Dataset entries
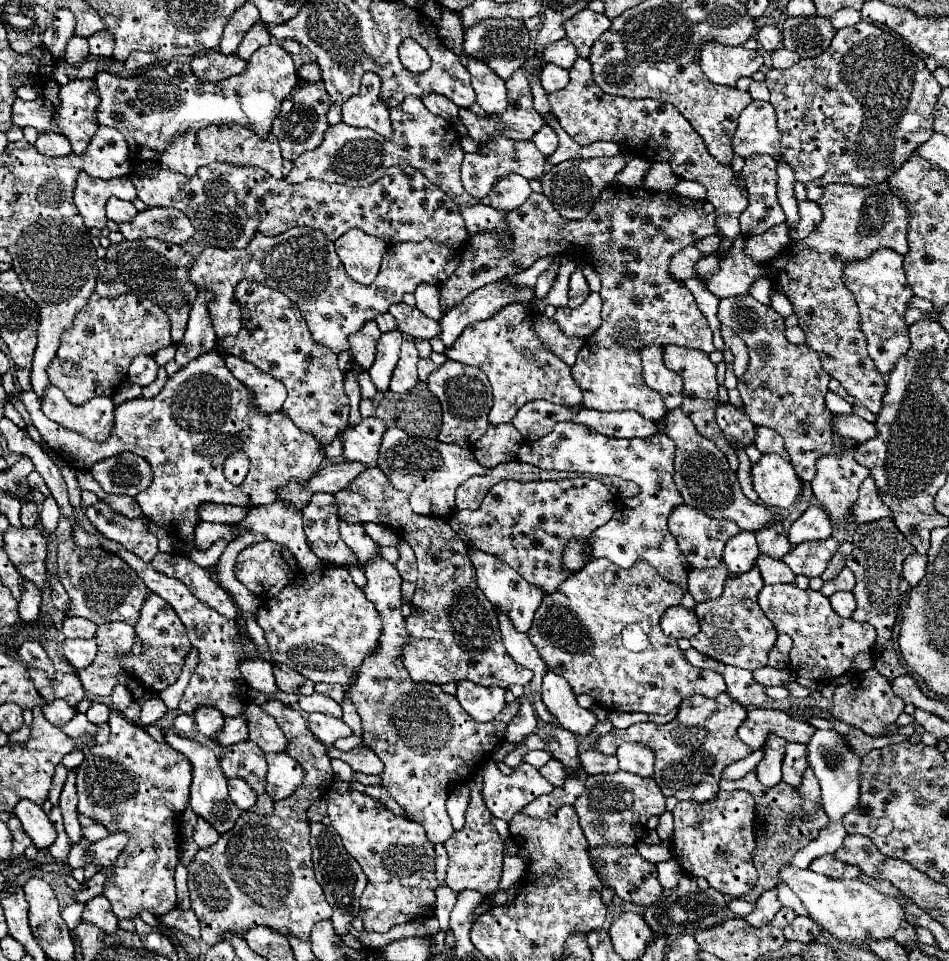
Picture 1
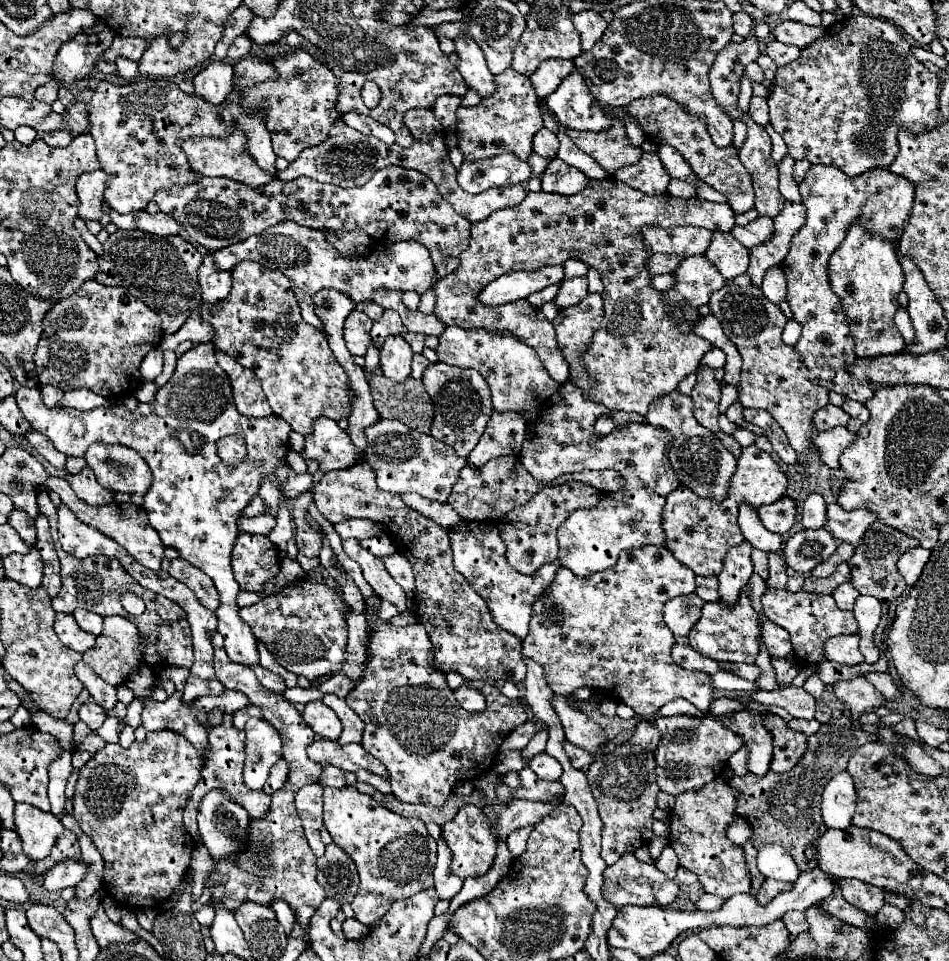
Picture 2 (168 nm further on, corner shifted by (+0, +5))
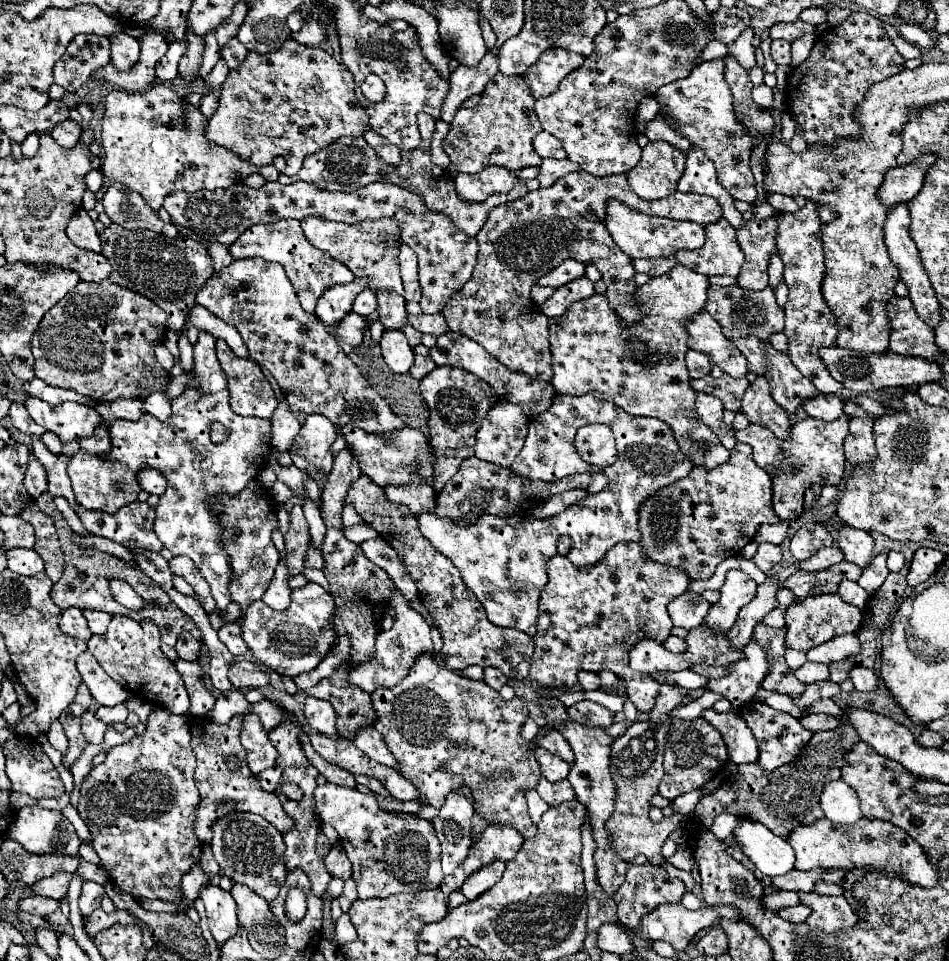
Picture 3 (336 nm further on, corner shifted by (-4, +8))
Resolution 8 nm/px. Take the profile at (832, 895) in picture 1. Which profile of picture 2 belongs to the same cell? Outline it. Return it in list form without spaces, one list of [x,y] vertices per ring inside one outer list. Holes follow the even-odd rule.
[[[773,843],[759,847],[757,867],[763,877],[777,881],[797,881],[799,877],[799,869],[793,857],[781,845],[773,845]]]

Activity -> Take the entries shown above and quote them verbatim, passing over the pictures.

Solution below ->
Picture 1
Picture 2 (168 nm further on, corner shifted by (+0, +5))
Picture 3 (336 nm further on, corner shifted by (-4, +8))
Resolution 8 nm/px. Take the profile at (832, 895) in picture 1. Which profile of picture 2 belongs to the same cell? Outline it. Return it in list form without spaces, one list of [x,y] vertices per ring inside one outer list. Holes follow the even-odd rule.
[[[773,843],[759,847],[757,867],[763,877],[777,881],[797,881],[799,877],[799,869],[793,857],[781,845],[773,845]]]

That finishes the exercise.